A New Level of Accountability for Government Regulators and Issuers

The act ensured accountability from both credit card issuers and regulators who are responsible for preventing unfair practices and enforcing protections including:

  • Public posting of credit card contracts – Credit Card issuers are required to make contracts available on the Internet in a usable format.
  • Regulators held accountable to enforce the law – Regulators are now required to report annually to the US Congress on their enforcement of credit card protections
  • Holds regulators accountable to keep protections current – Regulators are required to request public input on trends in the credit card market and potential consumer protection issues to determine what new regulations or disclosures might be needed.
  • Regulators will be required either to update the applicable rules, or to publish findings if they deem further regulation unnecessary.

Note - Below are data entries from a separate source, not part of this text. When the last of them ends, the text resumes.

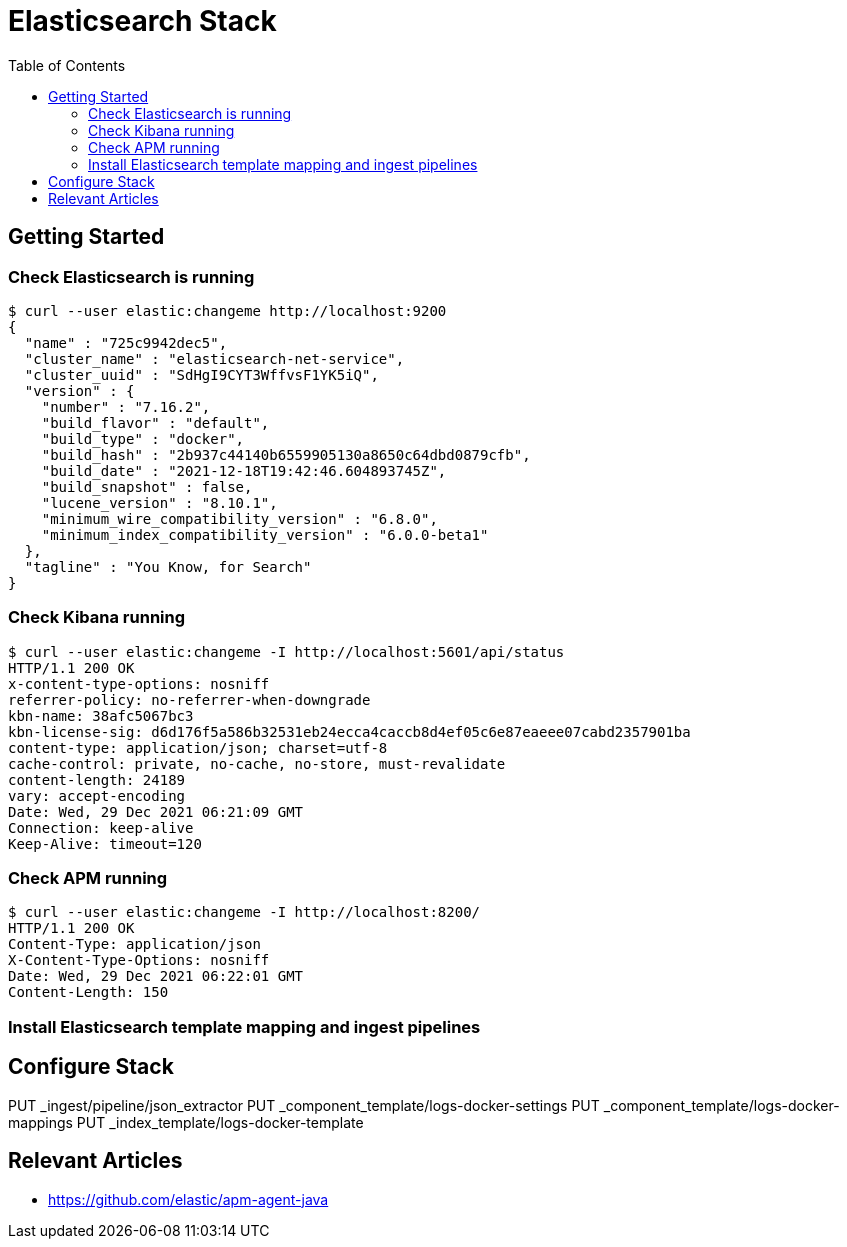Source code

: = Elasticsearch Stack
:toc:
:icons: font
:url-quickref:


== Getting Started

=== Check Elasticsearch is running

[source,shell script]
$ curl --user elastic:changeme http://localhost:9200
{
  "name" : "725c9942dec5",
  "cluster_name" : "elasticsearch-net-service",
  "cluster_uuid" : "SdHgI9CYT3WffvsF1YK5iQ",
  "version" : {
    "number" : "7.16.2",
    "build_flavor" : "default",
    "build_type" : "docker",
    "build_hash" : "2b937c44140b6559905130a8650c64dbd0879cfb",
    "build_date" : "2021-12-18T19:42:46.604893745Z",
    "build_snapshot" : false,
    "lucene_version" : "8.10.1",
    "minimum_wire_compatibility_version" : "6.8.0",
    "minimum_index_compatibility_version" : "6.0.0-beta1"
  },
  "tagline" : "You Know, for Search"
}

=== Check Kibana running

[source,shell script]
$ curl --user elastic:changeme -I http://localhost:5601/api/status
HTTP/1.1 200 OK
x-content-type-options: nosniff
referrer-policy: no-referrer-when-downgrade
kbn-name: 38afc5067bc3
kbn-license-sig: d6d176f5a586b32531eb24ecca4caccb8d4ef05c6e87eaeee07cabd2357901ba
content-type: application/json; charset=utf-8
cache-control: private, no-cache, no-store, must-revalidate
content-length: 24189
vary: accept-encoding
Date: Wed, 29 Dec 2021 06:21:09 GMT
Connection: keep-alive
Keep-Alive: timeout=120

=== Check APM running

[source,shell script]
$ curl --user elastic:changeme -I http://localhost:8200/
HTTP/1.1 200 OK
Content-Type: application/json
X-Content-Type-Options: nosniff
Date: Wed, 29 Dec 2021 06:22:01 GMT
Content-Length: 150


=== Install Elasticsearch template mapping and ingest pipelines

[source,shell script]


== Configure Stack

PUT _ingest/pipeline/json_extractor
PUT _component_template/logs-docker-settings
PUT _component_template/logs-docker-mappings
PUT _index_template/logs-docker-template






== Relevant Articles
* https://github.com/elastic/apm-agent-java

Increased Penalties for Credit Card Providers Who Violate the Law

Card issuers which violate the new restrictions face significantly higher penalties than under previous law, which should make violations less likely.

Protections for Younger Consumers from Pervasive Practices

The CARD act contains protections for college students and young adults, including a requirement that card issuers and universities disclose agreements with respect to the marketing or distribution of credit cards to students.

Many Changes, But Some Things Remain the Same

While the CARD Act of 2009 made many changes to the way business is transacted between consumers and their creditors, some things did not change. Despite relaxing rules for “grace periods” and enhanced information transmission on credit card statements, the basic relationship remains the same. The Credit Card issuer can make changes to an account and increase rates or fees by informing the consumer it is doing so. The interest rates charged and decisions on security of debt are still made by the creditor. Credit Card providers can cancel, change account limits, or charge-off bad debts under their own policies.